Exercise goal:
Print out the entries from the line containing "arrêtent complètement leur" through the last line, exactly, and print nothing else. Pictures are not copied.

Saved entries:
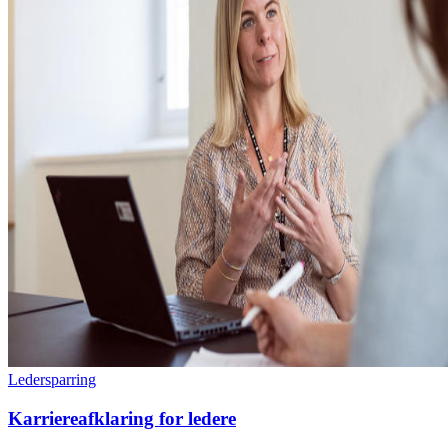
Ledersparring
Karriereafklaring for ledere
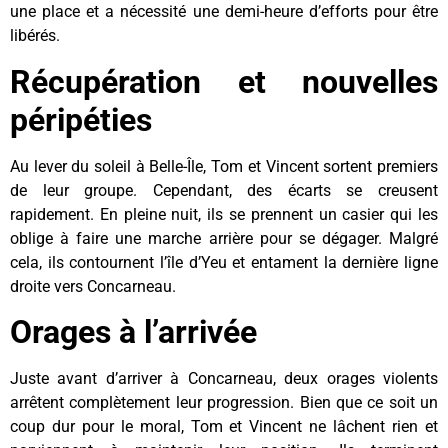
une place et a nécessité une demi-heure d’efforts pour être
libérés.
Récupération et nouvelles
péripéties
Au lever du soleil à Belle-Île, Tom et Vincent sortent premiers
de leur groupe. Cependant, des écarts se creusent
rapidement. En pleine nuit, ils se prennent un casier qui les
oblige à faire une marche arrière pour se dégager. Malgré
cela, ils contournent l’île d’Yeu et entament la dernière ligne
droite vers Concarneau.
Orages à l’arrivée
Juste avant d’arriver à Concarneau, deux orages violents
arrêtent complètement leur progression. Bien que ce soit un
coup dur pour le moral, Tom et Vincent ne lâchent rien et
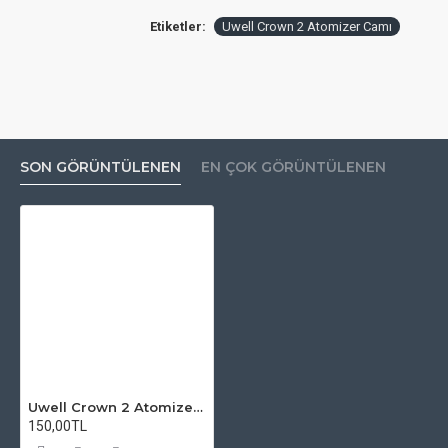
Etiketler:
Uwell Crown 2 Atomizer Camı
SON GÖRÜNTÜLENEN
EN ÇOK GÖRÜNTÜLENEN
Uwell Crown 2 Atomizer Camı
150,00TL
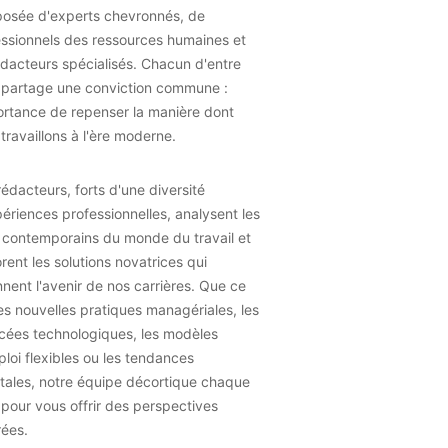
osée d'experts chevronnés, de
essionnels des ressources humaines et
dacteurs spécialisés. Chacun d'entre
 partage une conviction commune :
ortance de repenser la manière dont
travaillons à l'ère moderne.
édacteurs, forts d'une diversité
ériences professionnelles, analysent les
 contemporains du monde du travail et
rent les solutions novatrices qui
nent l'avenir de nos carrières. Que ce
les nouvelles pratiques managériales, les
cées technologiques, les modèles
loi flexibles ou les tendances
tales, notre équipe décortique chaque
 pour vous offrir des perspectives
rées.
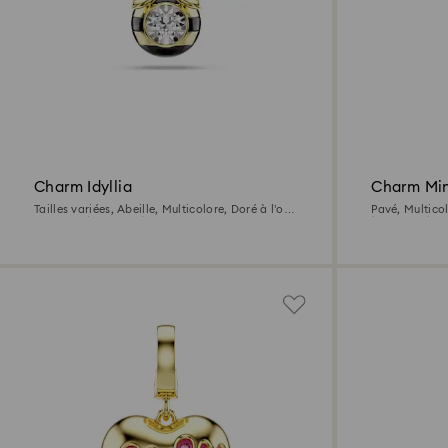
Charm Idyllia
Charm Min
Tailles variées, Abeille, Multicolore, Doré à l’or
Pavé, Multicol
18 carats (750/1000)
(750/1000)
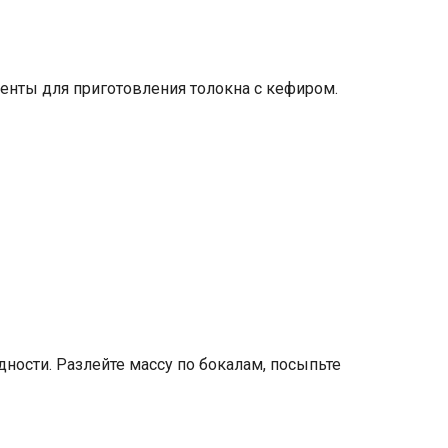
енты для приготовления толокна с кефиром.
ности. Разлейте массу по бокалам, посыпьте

Task answer:
arrêtent complètement leur progression. Bien que ce soit un
coup dur pour le moral, Tom et Vincent ne lâchent rien et
Etiketler:
Uwell Crown 2 Atomizer Camı
SON GÖRÜNTÜLENEN
EN ÇOK GÖRÜNTÜLENEN
Uwell Crown 2 Atomizer Camı
150,00TL
osée d'experts chevronnés, de
essionnels des ressources humaines et
dacteurs spécialisés. Chacun d'entre
 partage une conviction commune :
ortance de repenser la manière dont
travaillons à l'ère moderne.
édacteurs, forts d'une diversité
ériences professionnelles, analysent les
 contemporains du monde du travail et
rent les solutions novatrices qui
nent l'avenir de nos carrières. Que ce
les nouvelles pratiques managériales, les
cées technologiques, les modèles
loi flexibles ou les tendances
tales, notre équipe décortique chaque
 pour vous offrir des perspectives
rées.
Charm Idyllia
Charm Min
Tailles variées, Abeille, Multicolore, Doré à l’or
Pavé, Multicol
18 carats (750/1000)
(750/1000)
енты для приготовления толокна с кефиром.
ности. Разлейте массу по бокалам, посыпьте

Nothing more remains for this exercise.